Forum Moderators: phranque

Message Too Old, No Replies

How to map / get idea of a website with 4,000,000 pages?

         

tpb101

10:29 am on Feb 13, 2015 (gmt 0)

10+ Year Member



I don't have access to the server, and I would need to get to know the structure of a website with 4,000,000 pages. This is what I will be working on. I need to look at the website as a whole, and all individual elements, and possibly come up with a plan on what would need to be changed.

There is some sitemap tools, but from what I remember, they don't work very well with big sites. What would be the best way to do it these days? How to get the website structure, and all urls, also fairly fast?

Thanks.

n0tSEO

12:49 pm on Feb 13, 2015 (gmt 0)

10+ Year Member



Is this a static or a dynamic website (e.g. Wordpress, Joomla!, etc.)?

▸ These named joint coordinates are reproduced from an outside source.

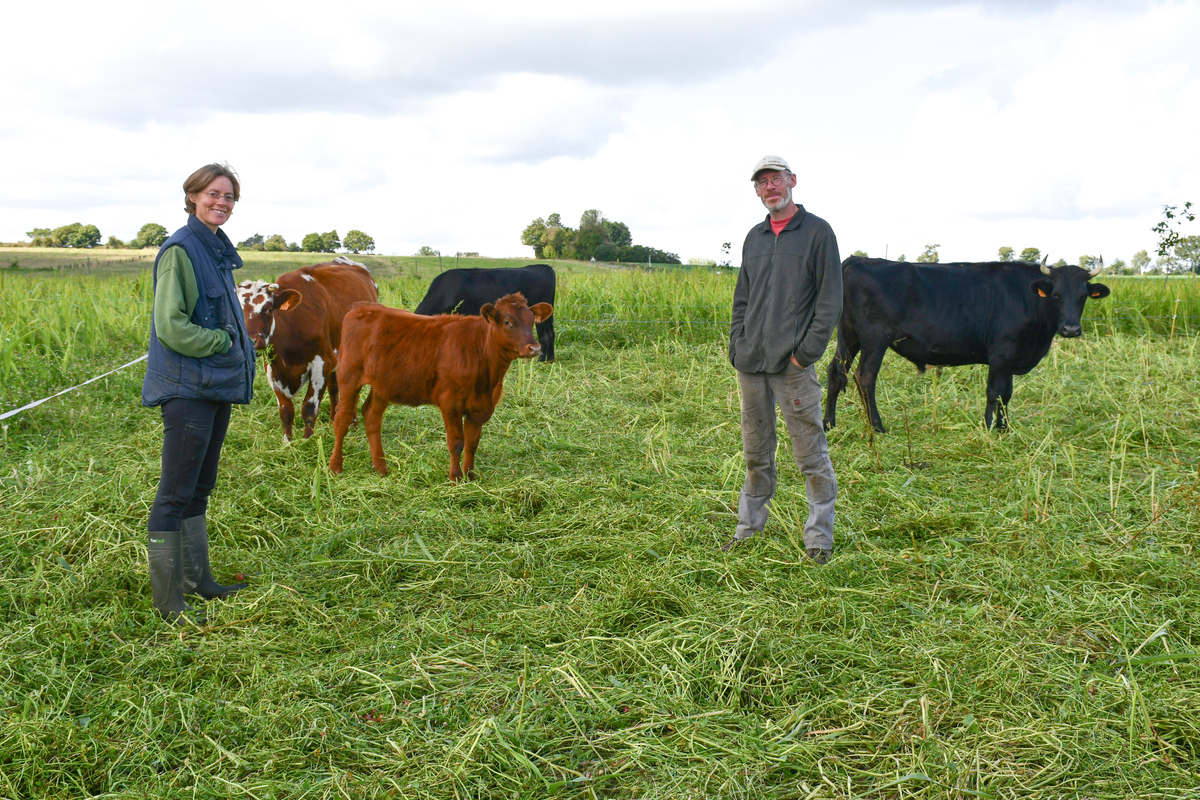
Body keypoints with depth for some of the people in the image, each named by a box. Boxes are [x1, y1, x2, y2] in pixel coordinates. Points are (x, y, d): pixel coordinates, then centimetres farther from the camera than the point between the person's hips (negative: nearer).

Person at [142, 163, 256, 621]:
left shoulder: (217, 251, 15)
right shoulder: (180, 250, -12)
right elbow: (172, 326, -17)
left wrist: (234, 345, 9)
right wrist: (223, 342, -11)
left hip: (217, 385, 9)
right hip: (187, 388, -9)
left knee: (199, 489, 16)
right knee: (175, 495, -4)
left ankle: (198, 581, 25)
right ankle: (167, 601, 3)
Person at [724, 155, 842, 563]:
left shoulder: (817, 232, -1)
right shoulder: (754, 237, 16)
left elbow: (830, 300, -5)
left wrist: (806, 352, -11)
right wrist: (737, 346, 9)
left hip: (793, 364, -5)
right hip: (750, 362, 5)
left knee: (810, 452, -1)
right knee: (755, 451, 13)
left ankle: (819, 536, 8)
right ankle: (749, 526, 25)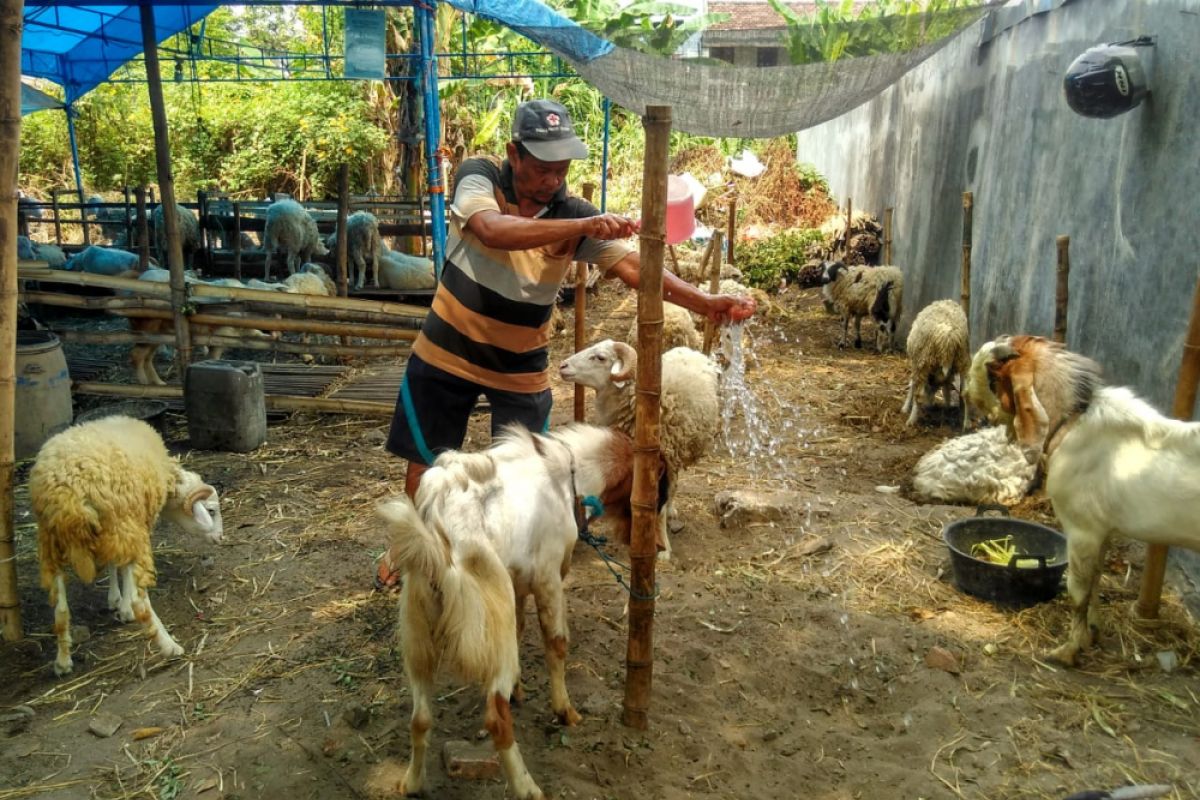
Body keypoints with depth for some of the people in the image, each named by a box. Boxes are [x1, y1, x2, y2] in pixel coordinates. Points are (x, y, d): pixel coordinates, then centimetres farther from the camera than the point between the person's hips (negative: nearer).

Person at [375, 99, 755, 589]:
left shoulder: (575, 214, -13)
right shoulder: (477, 177, -17)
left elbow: (634, 266, -22)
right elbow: (494, 231, -39)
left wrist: (707, 303, -37)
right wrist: (583, 227, -50)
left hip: (520, 368, 1)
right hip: (445, 353, 0)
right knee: (425, 460, 16)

If it runs Wordpress, I found Yoast's SEO plugin to help with XML Sitemap generation; you can paginate your sitemap with the "Max entries per sitemap page" option.

Hoople

2:47 am on Feb 15, 2015 (gmt 0)

WebmasterWorld Senior Member 10+ Year Member Top Contributors Of The Month



Xenu Link Sleuth is worth looking into. The Xenu Wikipedia page at 'Xenu's_Link_Sleuth' has a Reference section of many links too.

The author has a Yahoo! support group at 'tech DOT groups DOT yahoo DOT com/neo/groups/linksleuthupdates/info' In that group is a beta version tailored for huge sites. Posting questions there will get an answer. The tool's author usually answers in a day or so.

tangor

3:36 pm on Feb 15, 2015 (gmt 0)

WebmasterWorld Senior Member 10+ Year Member Top Contributors Of The Month



Map from the outside with Xenu (as mentioned above), but do have to ask why you don't have access to the server. Are you a member of that site's team? If so, why no access? If not, then what is the reason/need to obtain this info?

lucy24

8:56 pm on Feb 15, 2015 (gmt 0)

WebmasterWorld Senior Member 10+ Year Member Top Contributors Of The Month



I would need to get to know the structure of a website

Do you mean the visible URL structure, or the physical file structure?

Even if there's some legitimate security reason why they can't give you server access, there's no reason they can't send you a screenshot of the directory structure.